Cozinha Brasileira · Belo Horizonte, MG

Bifão do Agostinho: o prato que tem nome próprio

Por gastronomizaê 12 de julho de 2023 Preço: alto ⭐⭐⭐⭐☆
Bifão do Agostinho: o prato que tem nome próprio

Quando um prato recebe um nome próprio no cardápio, é porque alguém decidiu que ele tem personalidade suficiente para isso. O Bifão do Agostinho, na Cozinha Santo Antônio, carrega esse nome com justeza.

O corte chega fatiado sobre prato listrado preto e branco com borda dourada — uma louça que tem presença sem gritar. As marcas de grelha estão visíveis nas fatias, aquelas listras paralelas que indicam temperatura alta e contato direto com ferro quente. A carne foi cortada contra as fibras: cada fatia cede limpa, sem rasgar.

Do lado, a farofa amarela — aquela textura solta e úmida que acontece quando a farofa foi feita com manteiga generosa, não com óleo. Legumes assados coloridos completam o prato: o amarelo da abóbora, o roxo da beterraba, o verde de algum brócolis levemente caramelizado nas bordas. A cerveja em taça ao lado não é detalhe — ela é parte da refeição, o refresco necessário para a carne gordurosa.

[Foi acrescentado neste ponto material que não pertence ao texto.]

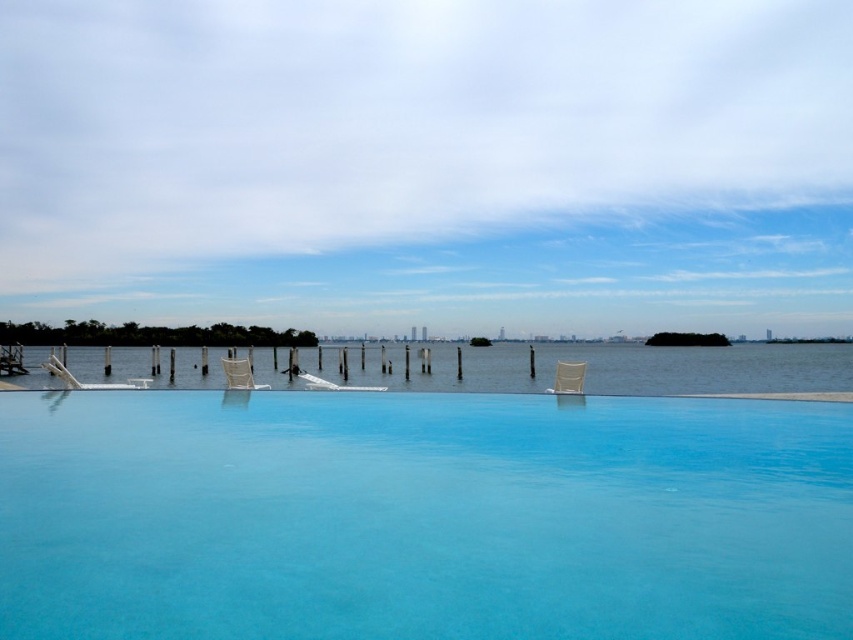
Question: Which object appears closest to the camera in this image?

Choices:
 (A) white fabric beach chair at center
 (B) transparent glass pool at center

Answer: (B)

Question: Among these points, which one is nearest to the camera?

Choices:
 (A) (161, 435)
 (B) (228, 378)
 (C) (579, 362)
 (D) (740, 362)

Answer: (A)

Question: Can you confirm if clear blue water at center is positioned to the right of white fabric beach chair at center?

Choices:
 (A) yes
 (B) no

Answer: (A)

Question: Does white fabric beach chair at center appear under beige fabric beach chair at center?

Choices:
 (A) no
 (B) yes

Answer: (A)

Question: Is white fabric beach chair at center further to the viewer compared to beige fabric beach chair at center?

Choices:
 (A) no
 (B) yes

Answer: (B)

Question: Based on their relative distances, which object is farther from the clear blue water at center?

Choices:
 (A) beige fabric beach chair at center
 (B) transparent glass pool at center
 (C) white fabric beach chair at center

Answer: (B)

Um prato com nome próprio carrega uma promessa implícita de que tem dono e tem história. O Bifão do Agostinho não decepciona nenhuma das duas.

A Cozinha Santo Antônio fica no bairro homônimo, em Belo Horizonte — uma região que mistura casas antigas, comércio de bairro e restaurantes que não precisam de circuito turístico para lotar. Esse endereço já informa a proposta: não há esforço para ser visto, há esforço para ser bom. O ambiente é o de quem foi montado para funcionar décadas, não para durar uma temporada.

O bifão em si merece atenção além da apresentação. A escolha do corte importa — aqui não é contrafilé de vitrine de açougue moderno, é carne com gordura suficiente para sobreviver à grelha sem ressecar. A temperatura certa na chapa é o que separa carne grelhada de carne passada: exterior com cor e crosta, interior ainda com umidade. Esse equilíbrio, que parece simples, é onde a maioria dos restaurantes erra por pressa ou por descuido.

A Cozinha Santo Antônio tem a habilidade de tratar carne brasileira com técnica sem apagar a brasilidade. Não há sous-vide aparente, não há o vocabulário importado que às vezes invade as cozinhas contemporâneas sem motivo. Há carne na chapa, farofa e legumes — a santíssima trindade do almoço de domingo elevada a prato de restaurante sem perder a origem.

A farofa merece menção separada. Em muitos restaurantes ela é o acompanhamento que ninguém pediu e ninguém vai notar. Aqui foi pensada: a manteiga que a liga tem presença no sabor, a textura solta indica que foi feita na hora, e os grumos são o sinal de que houve atenção ao processo. Farofa ruim fica seca e sem sabor. Farofa boa vira parte integrante do prato — e aqui, ela vira.

Agostinho, quem quer que seja, seria feliz.